> _Supplied data_:
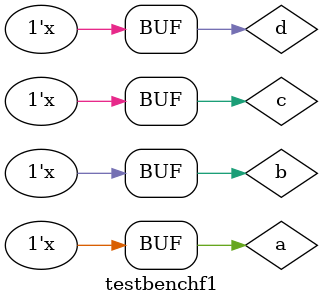
<source format=v>
`timescale 1ns / 100ps


module testbenchf1;

	// Inputs
	reg a;
	reg b;
	reg c;
	reg d;

	// Outputs
	wire op;

	// Instantiate the Unit Under Test (UUT)
	f1 uut (
		.a(a), 
		.b(b), 
		.c(c), 
		.d(d), 
		.op(op)
	);

	initial begin
		// Initialize Inputs
		a = 0;
		b = 0;
		c = 0;
		d = 0;

		// Wait 100 ns for global reset to finish
		#100;
      
		// Add stimulus here

	end
	always #2 d=~d;
	always #4 c=~c;
	always #8 b=~b;
	always #16 a=~a;
	
      
endmodule


</source>
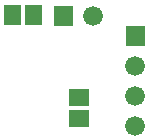
<source format=gbr>
G04 start of page 5 for group -4062 idx -4062 *
G04 Title: (unknown), soldermask *
G04 Creator: pcb 20091103 *
G04 CreationDate: Mon 21 Mar 2011 05:54:21 AM GMT UTC *
G04 For: gjhurlbu *
G04 Format: Gerber/RS-274X *
G04 PCB-Dimensions: 600000 500000 *
G04 PCB-Coordinate-Origin: lower left *
%MOIN*%
%FSLAX25Y25*%
%LNBACKMASK*%
%ADD12C,0.0200*%
%ADD19C,0.0660*%
%ADD22R,0.0572X0.0572*%
G54D12*G36*
X89200Y460800D02*Y454200D01*
X95800D01*
Y460800D01*
X89200D01*
G37*
G54D19*X102500Y457500D03*
G54D12*G36*
X113200Y454300D02*Y447700D01*
X119800D01*
Y454300D01*
X113200D01*
G37*
G54D19*X116500Y441000D03*
Y431000D03*
Y421000D03*
G54D22*X97214Y430500D02*X98000D01*
X97214Y423414D02*X98000D01*
X75414Y458286D02*Y457500D01*
X82500Y458286D02*Y457500D01*
M02*

</source>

> _Requirement_: In the listing above, find each line containing "source" and copy it.

> _Result_:
<source format=v>
</source>
<source format=gbr>
</source>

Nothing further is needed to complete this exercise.